How to Raise and Keep Goats

This long excerpt from "Grow It!" covers how to raise and keep goats for milking.

| July/August 1973

Grow It -  Goat Harnesses 2

Left: Simple halter for leading a goat. Right: Collar and light chain to tether goat in open field.


At last! For the first time since the HAVE-MORE Plan was published way back in the 1940's, a fellow named Richard W. Langer has come up with a 365-page book that really introduces a beginner to small-scale farming. Wanna raise your own fruit, nuts, berries, vegetables, grain, chickens, pigs, ducks, geese, and honeybees? GROW IT! tells you how to get started, we like it, and here's another chapter from the book.  

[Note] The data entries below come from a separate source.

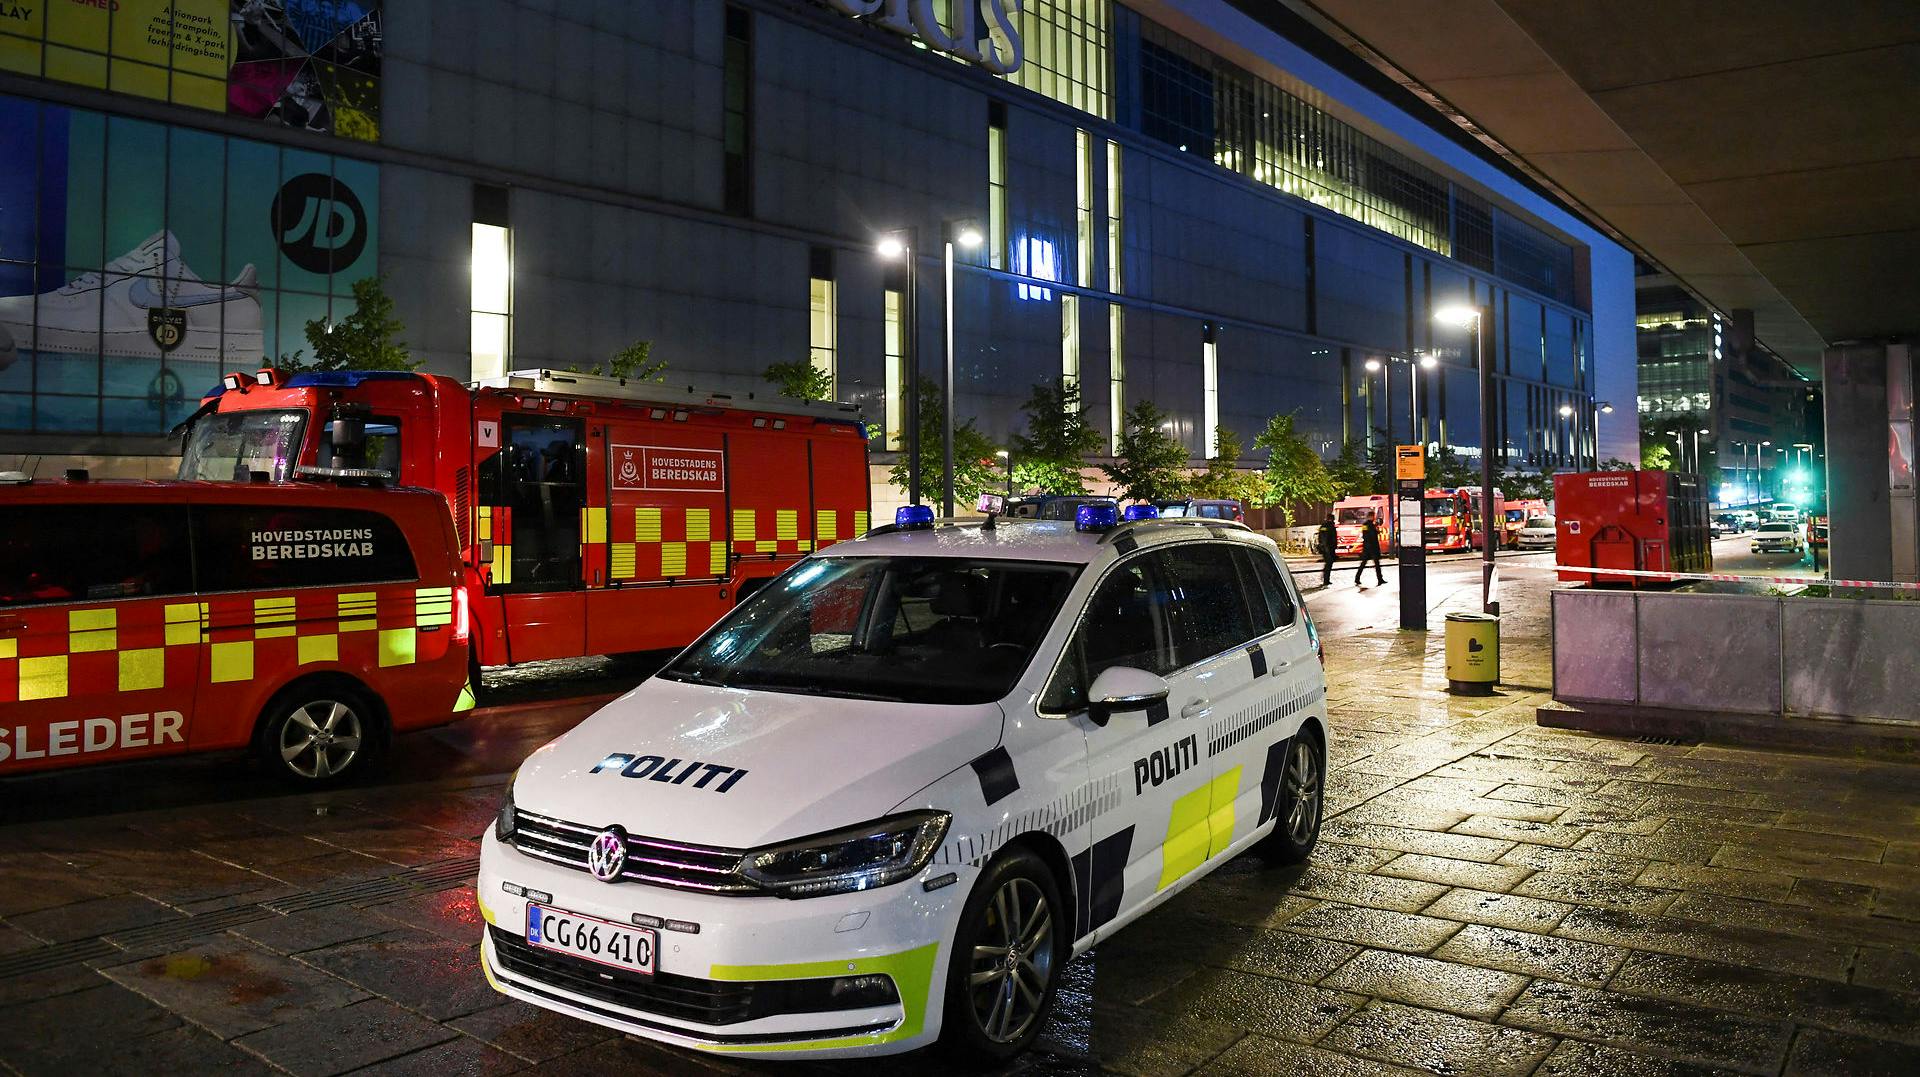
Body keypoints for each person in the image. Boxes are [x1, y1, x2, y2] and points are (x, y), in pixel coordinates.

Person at [1356, 513, 1386, 586]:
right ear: (1371, 517)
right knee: (1372, 564)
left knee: (1370, 564)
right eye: (1373, 516)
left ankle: (1380, 579)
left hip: (1369, 548)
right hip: (1371, 548)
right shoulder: (1366, 525)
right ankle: (1357, 578)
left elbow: (1370, 534)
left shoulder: (1369, 525)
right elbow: (1368, 535)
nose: (1374, 518)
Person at [1316, 514, 1338, 587]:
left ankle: (1326, 579)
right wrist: (1326, 548)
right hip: (1328, 549)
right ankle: (1326, 579)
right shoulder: (1328, 526)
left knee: (1329, 563)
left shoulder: (1325, 526)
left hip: (1328, 548)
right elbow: (1324, 538)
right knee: (1329, 563)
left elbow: (1321, 537)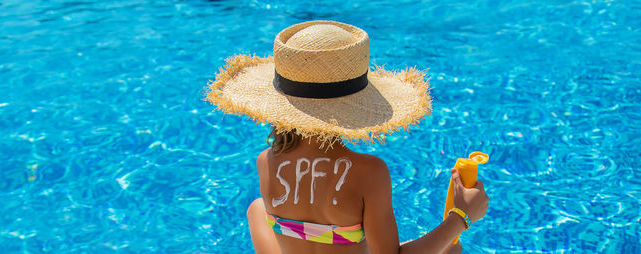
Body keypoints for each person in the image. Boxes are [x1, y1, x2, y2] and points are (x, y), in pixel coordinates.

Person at [206, 20, 489, 254]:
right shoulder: (369, 172)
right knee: (451, 251)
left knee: (257, 209)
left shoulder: (265, 161)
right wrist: (460, 217)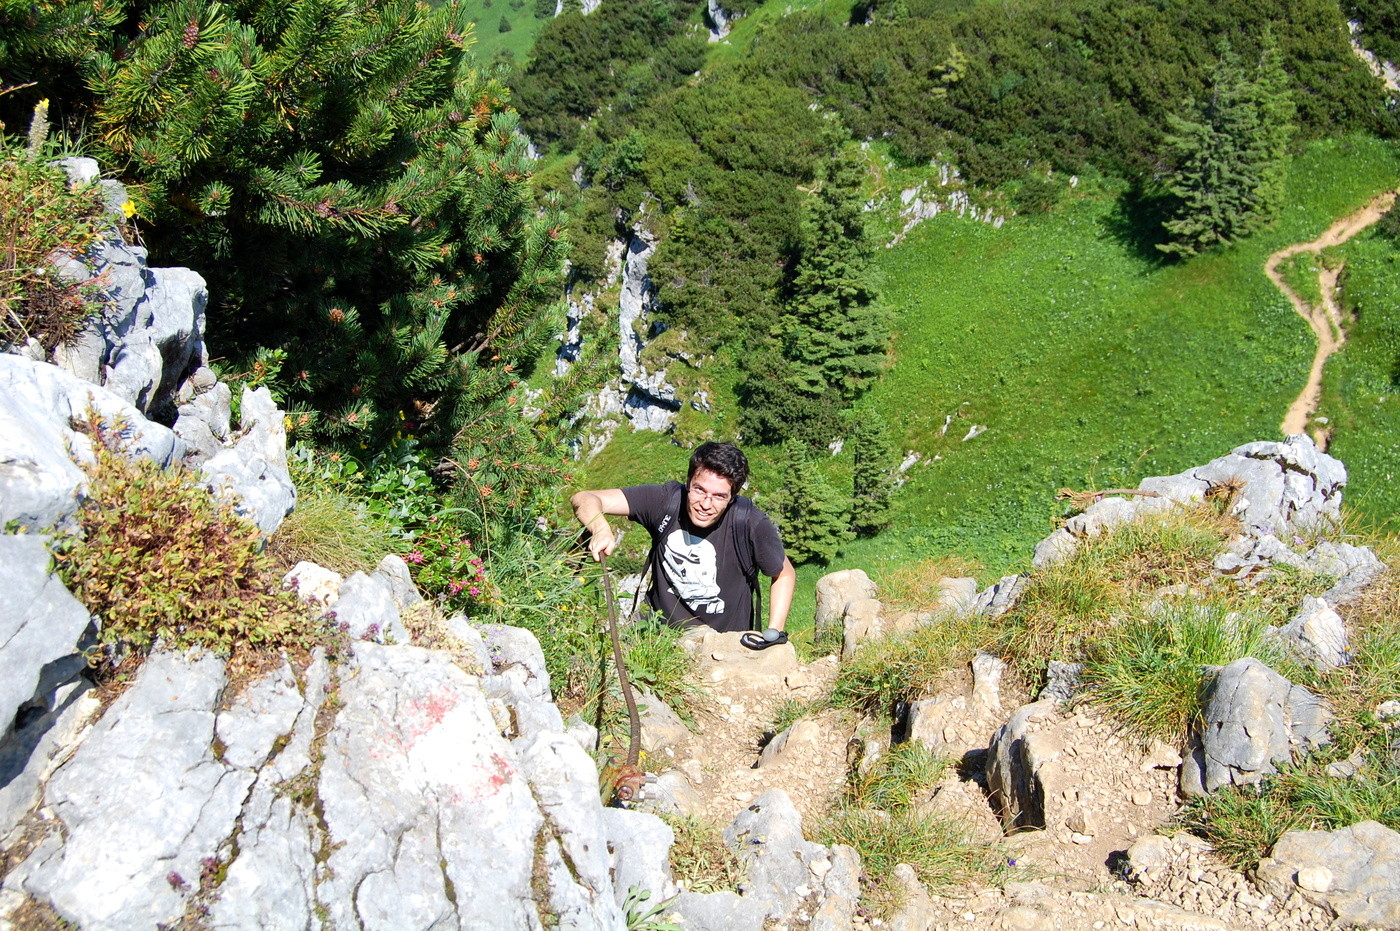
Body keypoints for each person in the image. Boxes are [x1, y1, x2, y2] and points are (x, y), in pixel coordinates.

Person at [570, 441, 796, 650]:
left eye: (719, 496)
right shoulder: (666, 501)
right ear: (688, 483)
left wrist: (773, 632)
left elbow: (784, 573)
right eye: (699, 490)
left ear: (732, 497)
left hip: (722, 645)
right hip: (654, 634)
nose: (706, 504)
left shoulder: (749, 523)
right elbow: (584, 498)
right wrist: (600, 528)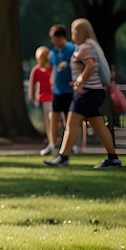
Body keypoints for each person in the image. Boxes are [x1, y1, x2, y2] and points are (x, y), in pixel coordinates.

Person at [44, 18, 122, 168]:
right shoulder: (90, 45)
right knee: (98, 126)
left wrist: (81, 79)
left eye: (73, 30)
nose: (72, 34)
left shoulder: (85, 47)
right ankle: (113, 158)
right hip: (93, 92)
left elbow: (91, 65)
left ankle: (63, 157)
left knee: (71, 124)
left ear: (80, 31)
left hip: (86, 93)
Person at [45, 24, 76, 156]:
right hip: (57, 90)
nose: (53, 41)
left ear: (61, 37)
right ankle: (52, 144)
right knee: (54, 117)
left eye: (54, 38)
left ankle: (69, 145)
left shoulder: (72, 49)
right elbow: (53, 69)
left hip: (69, 90)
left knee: (68, 119)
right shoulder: (53, 52)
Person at [27, 46, 54, 155]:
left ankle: (56, 142)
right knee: (47, 121)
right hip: (43, 98)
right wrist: (32, 97)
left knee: (53, 119)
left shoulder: (52, 69)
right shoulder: (36, 70)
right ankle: (51, 142)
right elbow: (32, 84)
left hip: (53, 97)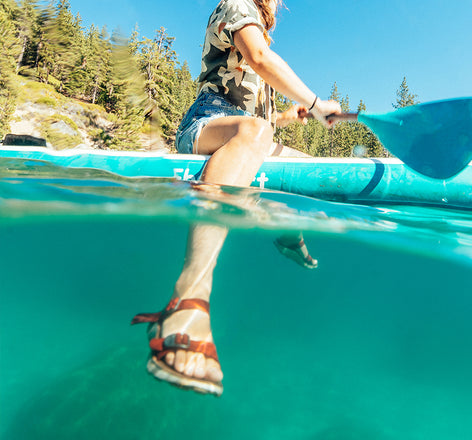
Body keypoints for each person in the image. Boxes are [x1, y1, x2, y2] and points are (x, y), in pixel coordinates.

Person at [131, 0, 341, 396]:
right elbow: (259, 60)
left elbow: (258, 113)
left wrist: (289, 116)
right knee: (257, 133)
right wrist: (315, 105)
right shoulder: (236, 4)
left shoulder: (256, 25)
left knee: (306, 166)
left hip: (244, 130)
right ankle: (189, 297)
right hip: (204, 124)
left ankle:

God gives the milk but not the pail. -OLD ENGLISH PROVERB  

Milk and cheese are staples in our diet, and the apprentice farmer's first thoughts on dairy matters are apt to be of a cow. But while there's nothing wrong with having a cow on your spread, sometimes she's more trouble than she's worth.

A cow will produce twenty quarts of milk or so a day, which is a lot for one family to consume, yet not enough to make a real business proposition out of daily milk sales. In a communal situation, of course, consumption would be no problem. But milking might. A cow will adjust to being milked twice a day at just about any hour as long as the schedule is regular; however, milk production is best if she deals consistently with the same person. Unless you have a real bovine buff in your midst, this might present a problem in labor allocation.

It may well be simpler to build up your flock of hens to the point where you can swap eggs for milk on a regular basis with a neighboring dairy farmer. Still, by the time you've been in the country a year or so, you may want a milk-and-cheese source right on your property . . . maybe meat and leather too. Well then, a goat is your answer.

There are many advantages to goats, not the least of which is that goat's milk, sweet and tasty, is more readily digestible than cow's milk and hence more nourishing. You are what you digest, not what you eat. Also, goats don't get tuberculosis; you don't have to worry about pasteurization, which not only takes time and equipment, but, as with any other food-heating process, can cause vitamin loss as well.